WORK TO COMPLETE>
Using the data below, return the stretch from the line that contains "X168900000Y-75350000D03*" through the line that contains "X135880000Y-99060000D03*", both included, exactly as it stands and nothing beyond it.

┌─ SUPPLIED RECORDS

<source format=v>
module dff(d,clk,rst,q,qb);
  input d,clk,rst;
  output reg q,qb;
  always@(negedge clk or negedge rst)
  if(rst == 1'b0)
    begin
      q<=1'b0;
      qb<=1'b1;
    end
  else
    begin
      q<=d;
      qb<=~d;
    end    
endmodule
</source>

└─
┌─ SUPPLIED RECORDS

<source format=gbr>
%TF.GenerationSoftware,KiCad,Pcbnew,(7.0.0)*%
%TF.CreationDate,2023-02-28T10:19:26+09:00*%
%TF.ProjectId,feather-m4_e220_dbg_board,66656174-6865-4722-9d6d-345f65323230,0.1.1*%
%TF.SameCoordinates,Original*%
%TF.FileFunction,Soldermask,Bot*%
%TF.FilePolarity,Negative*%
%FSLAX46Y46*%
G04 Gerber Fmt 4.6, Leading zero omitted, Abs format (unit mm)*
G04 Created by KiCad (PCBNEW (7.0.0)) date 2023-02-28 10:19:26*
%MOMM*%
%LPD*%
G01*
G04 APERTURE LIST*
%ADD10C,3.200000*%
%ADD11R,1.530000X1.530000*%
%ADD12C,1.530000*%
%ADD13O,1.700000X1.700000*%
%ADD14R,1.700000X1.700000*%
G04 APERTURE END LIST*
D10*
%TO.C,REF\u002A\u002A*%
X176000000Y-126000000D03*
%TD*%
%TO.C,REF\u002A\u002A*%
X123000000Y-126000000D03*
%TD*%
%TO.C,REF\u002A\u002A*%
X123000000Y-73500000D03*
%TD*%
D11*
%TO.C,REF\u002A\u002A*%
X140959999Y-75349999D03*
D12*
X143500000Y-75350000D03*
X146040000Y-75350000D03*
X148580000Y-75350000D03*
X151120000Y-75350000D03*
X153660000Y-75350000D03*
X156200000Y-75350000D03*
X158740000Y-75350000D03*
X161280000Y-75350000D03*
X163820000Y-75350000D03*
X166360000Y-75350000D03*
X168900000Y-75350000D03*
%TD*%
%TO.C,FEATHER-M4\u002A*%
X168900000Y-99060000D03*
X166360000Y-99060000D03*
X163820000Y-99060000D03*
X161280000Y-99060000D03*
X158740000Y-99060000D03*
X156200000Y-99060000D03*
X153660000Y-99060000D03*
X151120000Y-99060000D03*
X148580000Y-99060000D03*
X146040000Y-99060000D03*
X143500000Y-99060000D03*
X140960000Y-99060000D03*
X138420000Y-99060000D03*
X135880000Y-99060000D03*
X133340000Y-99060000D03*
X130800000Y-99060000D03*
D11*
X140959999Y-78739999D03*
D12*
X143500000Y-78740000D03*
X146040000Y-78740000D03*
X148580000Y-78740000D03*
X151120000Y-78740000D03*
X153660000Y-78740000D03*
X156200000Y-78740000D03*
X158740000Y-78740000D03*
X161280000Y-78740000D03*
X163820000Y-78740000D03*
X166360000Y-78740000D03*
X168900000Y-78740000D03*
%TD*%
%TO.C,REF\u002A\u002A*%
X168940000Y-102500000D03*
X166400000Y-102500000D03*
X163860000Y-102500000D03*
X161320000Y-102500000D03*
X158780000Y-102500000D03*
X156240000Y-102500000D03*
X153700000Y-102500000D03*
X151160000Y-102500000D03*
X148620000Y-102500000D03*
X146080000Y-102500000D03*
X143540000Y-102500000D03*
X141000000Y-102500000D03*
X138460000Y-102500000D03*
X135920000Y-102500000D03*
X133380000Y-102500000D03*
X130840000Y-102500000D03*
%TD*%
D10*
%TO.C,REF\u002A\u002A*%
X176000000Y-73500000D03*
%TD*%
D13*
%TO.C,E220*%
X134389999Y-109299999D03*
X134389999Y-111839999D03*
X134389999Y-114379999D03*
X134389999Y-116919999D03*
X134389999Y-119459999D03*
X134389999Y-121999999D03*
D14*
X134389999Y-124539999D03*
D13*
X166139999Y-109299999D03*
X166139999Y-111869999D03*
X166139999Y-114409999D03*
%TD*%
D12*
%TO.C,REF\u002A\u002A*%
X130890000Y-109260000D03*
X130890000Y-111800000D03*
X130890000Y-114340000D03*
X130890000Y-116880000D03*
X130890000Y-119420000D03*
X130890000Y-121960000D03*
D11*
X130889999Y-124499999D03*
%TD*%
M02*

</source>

└─

ANSWER BOX>
X168900000Y-75350000D03*
%TD*%
%TO.C,FEATHER-M4\u002A*%
X168900000Y-99060000D03*
X166360000Y-99060000D03*
X163820000Y-99060000D03*
X161280000Y-99060000D03*
X158740000Y-99060000D03*
X156200000Y-99060000D03*
X153660000Y-99060000D03*
X151120000Y-99060000D03*
X148580000Y-99060000D03*
X146040000Y-99060000D03*
X143500000Y-99060000D03*
X140960000Y-99060000D03*
X138420000Y-99060000D03*
X135880000Y-99060000D03*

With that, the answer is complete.